Intervention de Éric Gold

Réunion du 20 octobre 2022 à 10h30
Aide universelle d'urgence pour les victimes de violences conjugales — Adoption d'une proposition de loi dans le texte de la commission modifié

Photo de Éric GoldÉric Gold :

Monsieur le président, madame la ministre, mes chers collègues, il est difficile de ne pas partager l’ambition de cette proposition de loi déposée par notre collègue Valérie Létard, qui a eu l’amabilité de nous inviter à la cosigner, ce que plusieurs d’entre nous ont fait au sein du groupe RDSE.

Il y a eu 143 victimes de morts violentes au sein du couple en 2021, dont 122 femmes. L’année 2022 ne semble malheureusement pas marquer de recul, ce qui a sans doute poussé le Président de la République à déclarer grande cause nationale du quinquennat, pour la seconde fois, la lutte contre les violences faites aux femmes.

Le sujet a d’ailleurs fait la une des médias récemment, prouvant une fois de plus qu’aucun milieu n’était épargné par la violence et que, parmi les hommes politiques, certains avaient encore un long chemin à parcourir sur cette question.

Poussés par la société civile et de nombreuses activistes, les pouvoirs publics tentent, avec des moyens et des résultats encore insuffisants, de réduire la violence au sein des couples. Le Grenelle contre les violences conjugales de 2019 a accouché de 54 mesures, dont 46 sont aujourd’hui en vigueur. Des outils existent, comme le téléphone grave danger ou le bracelet anti-rapprochement. En les assortissant d’un budget à la hauteur et en les accompagnant de mesures telles qu’une formation adaptée des forces de l’ordre ou l’éducation à la vie affective et sexuelle dès le plus jeune âge, nous pouvons espérer que la situation s’améliore dans les années à venir.

Dans l’immédiat, et afin de compléter l’arsenal aujourd’hui disponible, cette proposition de loi vise à répondre à une problématique récurrente pour les victimes de violences conjugales : la dépendance financière. Elles sont en effet nombreuses à demeurer ou à retourner au domicile conjugal faute de ressources suffisantes, notamment lorsqu’elles ont des enfants à charge, qu’elles refusent naturellement de laisser derrière elles. Les aides, telles que le RSA, lorsqu’elles y sont éligibles, sont assorties d’un délai souvent rédhibitoire.

Il est donc proposé, ici, de donner les moyens financiers aux victimes de s’extirper d’un environnement violent, en leur accordant une aide d’urgence, sous forme de prêt à taux zéro, délivré par la CAF en trois mensualités, dont la première débloquée sous trois jours.

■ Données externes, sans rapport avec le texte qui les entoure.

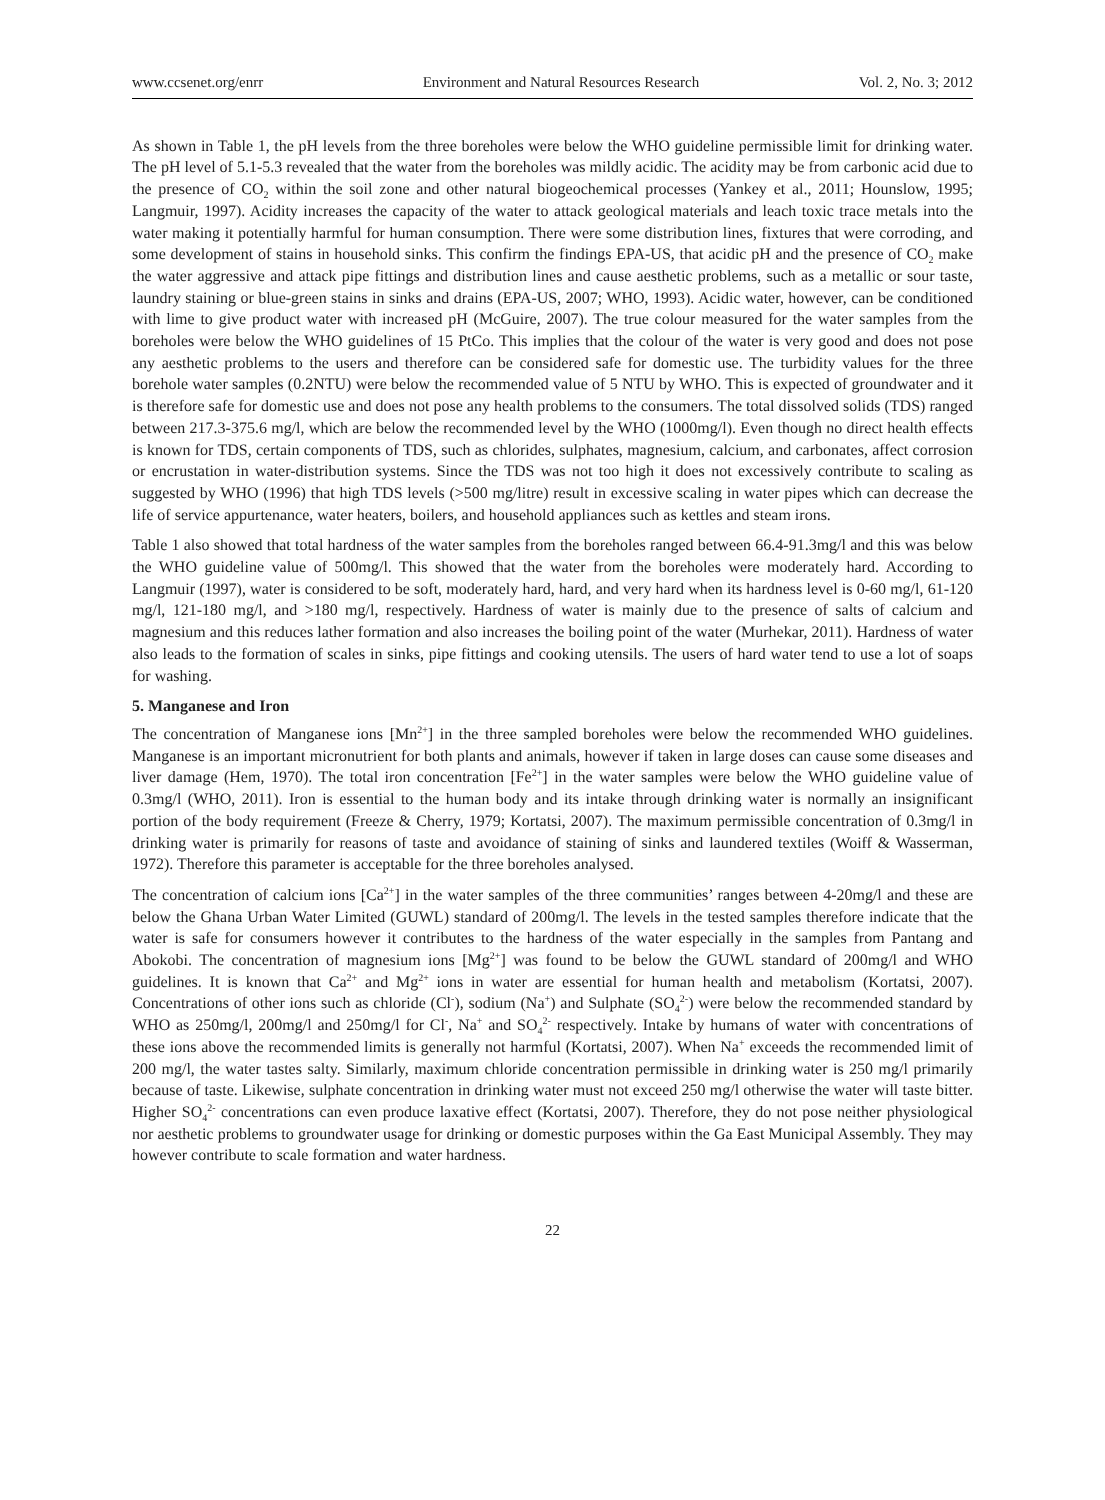www.ccsenet.org/enrr Environment and Natural Resources Research Vol. 2, No. 3; 2012
As shown in Table 1, the pH levels from the three boreholes were below the WHO guideline permissible limit for drinking water. The pH level of 5.1-5.3 revealed that the water from the boreholes was mildly acidic. The acidity may be from carbonic acid due to the presence of CO<sub>2</sub> within the soil zone and other natural biogeochemical processes (Yankey et al., 2011; Hounslow, 1995; Langmuir, 1997). Acidity increases the capacity of the water to attack geological materials and leach toxic trace metals into the water making it potentially harmful for human consumption. There were some distribution lines, fixtures that were corroding, and some development of stains in household sinks. This confirm the findings EPA-US, that acidic pH and the presence of CO<sub>2</sub> make the water aggressive and attack pipe fittings and distribution lines and cause aesthetic problems, such as a metallic or sour taste, laundry staining or blue-green stains in sinks and drains (EPA-US, 2007; WHO, 1993). Acidic water, however, can be conditioned with lime to give product water with increased pH (McGuire, 2007). The true colour measured for the water samples from the boreholes were below the WHO guidelines of 15 PtCo. This implies that the colour of the water is very good and does not pose any aesthetic problems to the users and therefore can be considered safe for domestic use. The turbidity values for the three borehole water samples (0.2NTU) were below the recommended value of 5 NTU by WHO. This is expected of groundwater and it is therefore safe for domestic use and does not pose any health problems to the consumers. The total dissolved solids (TDS) ranged between 217.3-375.6 mg/l, which are below the recommended level by the WHO (1000mg/l). Even though no direct health effects is known for TDS, certain components of TDS, such as chlorides, sulphates, magnesium, calcium, and carbonates, affect corrosion or encrustation in water-distribution systems. Since the TDS was not too high it does not excessively contribute to scaling as suggested by WHO (1996) that high TDS levels (>500 mg/litre) result in excessive scaling in water pipes which can decrease the life of service appurtenance, water heaters, boilers, and household appliances such as kettles and steam irons.
Table 1 also showed that total hardness of the water samples from the boreholes ranged between 66.4-91.3mg/l and this was below the WHO guideline value of 500mg/l. This showed that the water from the boreholes were moderately hard. According to Langmuir (1997), water is considered to be soft, moderately hard, hard, and very hard when its hardness level is 0-60 mg/l, 61-120 mg/l, 121-180 mg/l, and >180 mg/l, respectively. Hardness of water is mainly due to the presence of salts of calcium and magnesium and this reduces lather formation and also increases the boiling point of the water (Murhekar, 2011). Hardness of water also leads to the formation of scales in sinks, pipe fittings and cooking utensils. The users of hard water tend to use a lot of soaps for washing.
5. Manganese and Iron
The concentration of Manganese ions [Mn<sup>2+</sup>] in the three sampled boreholes were below the recommended WHO guidelines. Manganese is an important micronutrient for both plants and animals, however if taken in large doses can cause some diseases and liver damage (Hem, 1970). The total iron concentration [Fe<sup>2+</sup>] in the water samples were below the WHO guideline value of 0.3mg/l (WHO, 2011). Iron is essential to the human body and its intake through drinking water is normally an insignificant portion of the body requirement (Freeze & Cherry, 1979; Kortatsi, 2007). The maximum permissible concentration of 0.3mg/l in drinking water is primarily for reasons of taste and avoidance of staining of sinks and laundered textiles (Woiff & Wasserman, 1972). Therefore this parameter is acceptable for the three boreholes analysed.
The concentration of calcium ions [Ca<sup>2+</sup>] in the water samples of the three communities’ ranges between 4-20mg/l and these are below the Ghana Urban Water Limited (GUWL) standard of 200mg/l. The levels in the tested samples therefore indicate that the water is safe for consumers however it contributes to the hardness of the water especially in the samples from Pantang and Abokobi. The concentration of magnesium ions [Mg<sup>2+</sup>] was found to be below the GUWL standard of 200mg/l and WHO guidelines. It is known that Ca<sup>2+</sup> and Mg<sup>2+</sup> ions in water are essential for human health and metabolism (Kortatsi, 2007). Concentrations of other ions such as chloride (Cl<sup>-</sup>), sodium (Na<sup>+</sup>) and Sulphate (SO<sub>4</sub><sup>2-</sup>) were below the recommended standard by WHO as 250mg/l, 200mg/l and 250mg/l for Cl<sup>-</sup>, Na<sup>+</sup> and SO<sub>4</sub><sup>2-</sup> respectively. Intake by humans of water with concentrations of these ions above the recommended limits is generally not harmful (Kortatsi, 2007). When Na<sup>+</sup> exceeds the recommended limit of 200 mg/l, the water tastes salty. Similarly, maximum chloride concentration permissible in drinking water is 250 mg/l primarily because of taste. Likewise, sulphate concentration in drinking water must not exceed 250 mg/l otherwise the water will taste bitter. Higher SO<sub>4</sub><sup>2-</sup> concentrations can even produce laxative effect (Kortatsi, 2007). Therefore, they do not pose neither physiological nor aesthetic problems to groundwater usage for drinking or domestic purposes within the Ga East Municipal Assembly. They may however contribute to scale formation and water hardness.
22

Cette avance est subordonnée à une ordonnance de protection délivrée par le juge, un dépôt de plainte de la victime ou un signalement d’un professionnel de santé adressé au procureur. Elle pourra être récupérée par la CAF, si celle-ci se constitue partie civile, directement auprès de l’auteur des violences, pour demander, au nom de la victime, la réparation de la créance sur les dommages et intérêts prononcés. La victime n’aurait plus alors à rembourser le prêt.

La PPL prévoit, par ailleurs, que les allocataires de l’avance bénéficient automatiquement des droits accessoires à la prestation du RSA, comme la complémentaire santé solidaire ou les droits décidés par les collectivités, tels que le tarif réduit pour les transports en commun. Cependant, cette aide n’est pas subordonnée à un accès au RSA, ce qui la rend universelle.

Ce texte s’appuie sur une expérimentation menée par le conseil départemental du Nord, la CAF, le parquet et d’autres acteurs, notamment associatifs. Cette expérience sera particulièrement utile à sa généralisation.

Une telle généralisation est souhaitable, voire indispensable puisqu’elle aboutira à la création d’un droit supplémentaire sur la question hautement sensible de la dépendance financière. Les auteurs de violences, eux, ne manquent pas de ressources. Le chantage financier et la confiscation des moyens de paiement sont fréquents. Ils aggravent le climat de violence, restreignent le champ de liberté des victimes et les éloignent de la perspective d’une fuite pourtant vitale.

Pour toutes ces raisons, le groupe du RDSE votera d’une seule voix pour cette proposition de loi.